Une sonde nippone va tenter de rapporter sur Terre des poussières de Phobos, l’une des deux lunes de Mars. De quoi éclairer la naissance du Système solaire et préparer un jour l’envoi d’humains sur la planète rouge.

L’aventure commence dans les prochains mois, au centre spatial de Tanegashima, au sud du Japon. C’est de là que doit s’envoler la sonde MMX, présentée à la presse cette semaine. Sa cible est Mars, ou plus exactement ses deux petites lunes, Phobos et Deimos. Sur ces mondes lointains, elle va chercher des morceaux de matière capables de raconter l’histoire du Système solaire.

Le périple ne se fait pas en un jour. Après son arrivée, la sonde va passer environ trois ans en orbite autour de la planète rouge. Elle tentera de se poser sur Phobos, un petit monde bien plus proche de Mars que notre Lune ne l’est de la Terre. Sur place, elle doit récolter au moins dix grammes de matériau. Un petit rover nommé IDEFIX, un clin d’œil au chien d’Astérix, observera le sol pendant que la sonde jettera un œil sur Deimos, l’autre lune, sans jamais s’y poser. Une capsule de retour prendra ensuite le chemin de la Terre et devrait atterrir en Australie vers 2031.

Derrière ce long voyage, il y a une grande question scientifique. D’où viennent ces deux lunes? Deux théories s’affrontent. L’une dit qu’elles sont nées d’une énorme collision entre un corps céleste et Mars. L’autre les imagine comme des astéroïdes venus des confins du Système solaire, piégés par l’attraction de la planète. Trancher ce débat pourrait aider à comprendre comment l’eau, les éléments volatils et les composés organiques sont arrivés jusqu’aux planètes rocheuses, dont la Terre. Autrement dit, comment les conditions favorables à la vie ont pu apparaître.

Pour Patrick Michel, astrophysicien français engagé dans le projet IDEFIX, ces lunes sont de véritables archives. Elles auraient pu conserver la trace de ce transport de matière entre les régions extérieures du Système solaire et les mondes internes. La mission MMX pourrait donc fournir des indices sur les origines mêmes de la vie, ou du moins sur le cheminement des matériaux indispensables à son émergence. L’agence spatiale japonaise JAXA va plus loin. Elle envisage déjà d’utiliser Phobos comme une station naturelle pour tester les allers-retours vers Mars, une étape clé pour les futures missions habitées. Le projet réunit d’ailleurs le CNES français, l’agence allemande DLR et la NASA.

Le Japon n’arrive pas les mains vides. En 2020, sa sonde Hayabusa 2 a ramené des poussières d’un astéroïde situé à des centaines de millions de kilomètres de la Terre. Et son atterrisseur lunaire SLIM, qui s’était renversé en 2024, a malgré tout survécu à plusieurs nuits lunaires et transmis des données. Autant de savoir-faire que l’équipe de MMX espère mettre à profit.

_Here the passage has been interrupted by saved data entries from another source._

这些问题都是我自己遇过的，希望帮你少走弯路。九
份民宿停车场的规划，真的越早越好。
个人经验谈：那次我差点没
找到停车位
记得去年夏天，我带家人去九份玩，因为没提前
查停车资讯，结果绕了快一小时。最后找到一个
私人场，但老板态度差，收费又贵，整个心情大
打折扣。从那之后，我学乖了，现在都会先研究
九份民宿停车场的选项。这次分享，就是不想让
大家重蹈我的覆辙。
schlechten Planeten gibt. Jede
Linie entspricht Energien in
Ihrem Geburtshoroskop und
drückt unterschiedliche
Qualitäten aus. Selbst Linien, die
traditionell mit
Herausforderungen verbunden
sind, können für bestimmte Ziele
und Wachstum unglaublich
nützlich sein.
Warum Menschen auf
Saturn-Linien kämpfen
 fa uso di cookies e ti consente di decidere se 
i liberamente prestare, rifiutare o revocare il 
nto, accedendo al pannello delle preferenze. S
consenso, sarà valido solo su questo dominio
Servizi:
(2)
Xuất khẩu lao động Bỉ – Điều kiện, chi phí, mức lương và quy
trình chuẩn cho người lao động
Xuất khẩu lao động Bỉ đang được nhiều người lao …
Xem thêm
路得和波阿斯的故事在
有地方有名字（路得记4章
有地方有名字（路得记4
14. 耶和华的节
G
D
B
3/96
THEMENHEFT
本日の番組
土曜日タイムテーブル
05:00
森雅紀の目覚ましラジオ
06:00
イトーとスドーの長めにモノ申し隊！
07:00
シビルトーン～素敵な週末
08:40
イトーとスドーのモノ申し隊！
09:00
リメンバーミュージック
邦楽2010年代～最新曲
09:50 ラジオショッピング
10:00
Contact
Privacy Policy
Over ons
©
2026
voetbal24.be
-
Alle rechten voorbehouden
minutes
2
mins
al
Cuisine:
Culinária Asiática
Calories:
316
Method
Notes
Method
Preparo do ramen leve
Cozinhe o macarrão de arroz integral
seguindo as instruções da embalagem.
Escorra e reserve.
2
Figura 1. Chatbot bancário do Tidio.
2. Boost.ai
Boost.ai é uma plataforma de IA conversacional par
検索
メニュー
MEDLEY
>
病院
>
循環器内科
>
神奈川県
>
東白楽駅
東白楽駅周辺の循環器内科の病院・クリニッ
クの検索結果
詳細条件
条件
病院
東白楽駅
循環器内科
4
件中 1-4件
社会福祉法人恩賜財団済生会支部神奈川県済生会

Le Japon n’est pas seul dans cette course aux échantillons martiens. La NASA, avec son rover Perseverance, a déjà collecté des roches prêtes à revenir sur Terre, mais l’administration de Donald Trump a abandonné ce retour après un vote du Congrès en janvier. La Chine, elle, fonce. Sa mission Tianwen-3 doit décoller vers 2028 et rapporter des échantillons vers 2030, soit un an avant le retour de MMX. Le pays a déjà prouvé son savoir-faire en posant le rover Zhurong sur Mars en 2021. La concurrence promet d’être serrée.